If you were to ask me what I did, I would say that I am a photographer. I am not the best photographer and to some calling myself a photographer is blasphemy because, gasp, I might on occasion take a photo in auto-mode. Oh the humanity. But I get the most creative satisfaction in taking my camera out and capturing what I capture. In reality, on paper, I am a banker. I have more combined experience as a banker than I do any other profession. I have worked in banking and finance for close to a decade. At one point I would have called myself a banker loudly and proudly, despite the fact that I also would occasionally get the photo gig.

I was a banker when I was hitting on all cylinders, making things happen, had creative freedom to go after the clients I thought had more potential and not because they were geographically close to where my office was. In 2010, my first year at my last bank, I was pounding it out. To some looking in from the sidelines, it would have appeared I took a relaxed approach to the job, that I didn't take it seriously, and early on (like the first week I was there) I had people who were subordinates call HR for various reasons. I was always relaxed because I was confident, I was making sales, and my revenue sheet was adding up, and complaints about me were superficial like the time I high-fived a customer who happened to be 85 years old. I wasn't the "banker" most people imagined and because of the age disparity I might have rubbed people the wrong way. Through all the growing pains of a new type of manager my assistant manager and I were making bonus dollars and were at the top of most rankings. I did all this without a direct supervisor, because a competitor scooped him up. I had no one up my butt telling me what to do or looking at minutia like papers in a binder designed to create busy work or force someone, who is not comfortable with that type of organization, to comply with what they [the boss] are comfortable with. I had creative freedom, I was making things happen, and most of all, I was happy. I was a banker and proud to say it. 

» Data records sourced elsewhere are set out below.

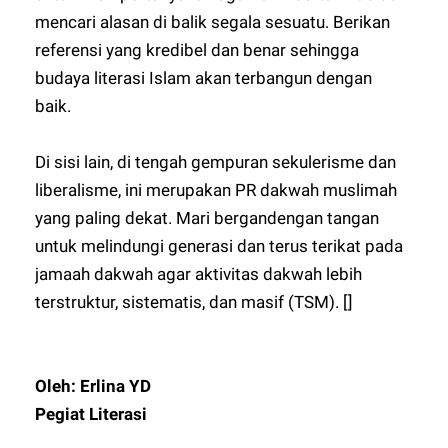
mencari alasan di balik segala sesuatu. Berikan
referensi yang kredibel dan benar sehingga
budaya literasi Islam akan terbangun dengan
baik.
Di sisi lain, di tengah gempuran sekulerisme dan
liberalisme, ini merupakan PR dakwah muslimah
yang paling dekat. Mari bergandengan tangan
untuk melindungi generasi dan terus terikat pada
jamaah dakwah agar aktivitas dakwah lebih
terstruktur, sistematis, dan masif (TSM). []
Oleh: Erlina YD
Pegiat Literasi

I was at the top, the Pinnacle you would say. I loved the rewards of going on an all expenses paid trip to Hawaii with my wife and coming home with $1100 more than when I left. 

That was the only time I would have said I was a banker. I was creatively satisfied because I was allowed to be creative in my approach to things. Then they finally hired a manager to manage us and the hammer came down. Everything I hated happened. A prescribed way of doing things. I wasn't happy and it showed. Some big companies have a way of turning their genuinely creative workforce in boring lifeless robots; but I digress. In the end I was told that I am no longer a banker, at least for this bank. 

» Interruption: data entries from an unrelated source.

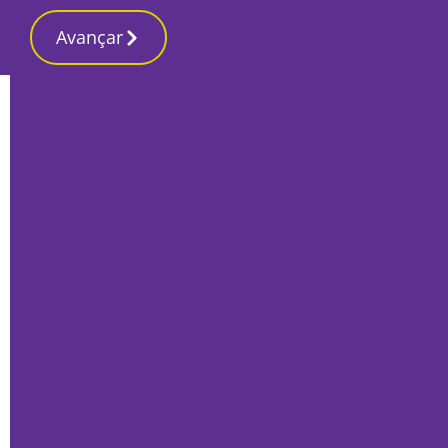
Avançar
Início
Local
Montijo
Máquina provocou incêndio em fábrica
de rações no Montijo
Por
Lusa
Outubro 24, 2024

But if you say that you are one thing, like a musician or a photographer or a film maker, and you have a job that you make money doing like banking or real estate or landscaping and you are the best at that, and you tell me you don't love what you are doing, I say bull crap. 

To be the best at something you have to love it. Whether or not you believe it, you love it. To be the best takes focus, it takes time, and why would you commit that much time to being the best if you hated the job? Money only satisfies so far.

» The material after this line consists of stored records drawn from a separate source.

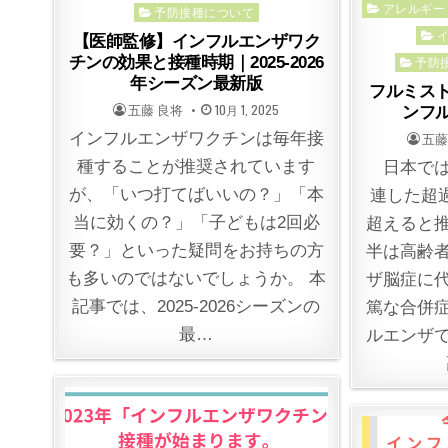
Posted
アレルギー
in
予防接種について
in
【医師監修】インフルエンザワク
チンの効果と接種時期｜2025-2026
予防
年シーズン最新版
フルミス
POSTED
POSTED
五藤 良将
10月 1, 2025
ンフ
BY
ON
インフルエンザワクチンは毎年接
POST
五藤
BY
種することが推奨されています
日本では
が、「いつ打てばいいの？」「本
連した超
当に効くの？」「子どもは2回必
超えると
要？」といった疑問をお持ちの方
半は高齢
も多いのではないでしょうか。 本
ザ脳症に
記事では、2025-2026シーズンの
篤な合併
最…
ルエンザ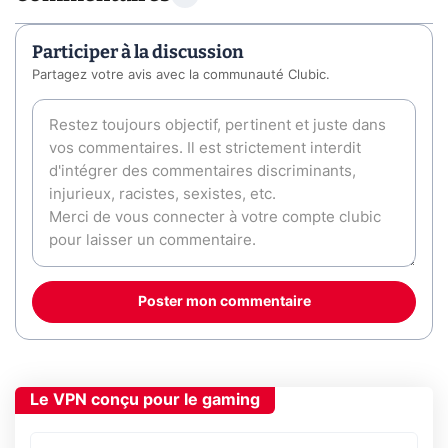
Participer à la discussion
Partagez votre avis avec la communauté Clubic.
Poster mon commentaire
Le VPN conçu pour le gaming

For what ever reason creative people feel the need to lessen their passion for their paying gig in order to bolster their creative street cred. You can be a musician and the best insurance agent. You can be a photographer and an amazing banker. You can be one of the best artists and graphic designers in the world and still be one of the best all around utility-players at a restaurant. And yes, you can like both without losing your creative credibility.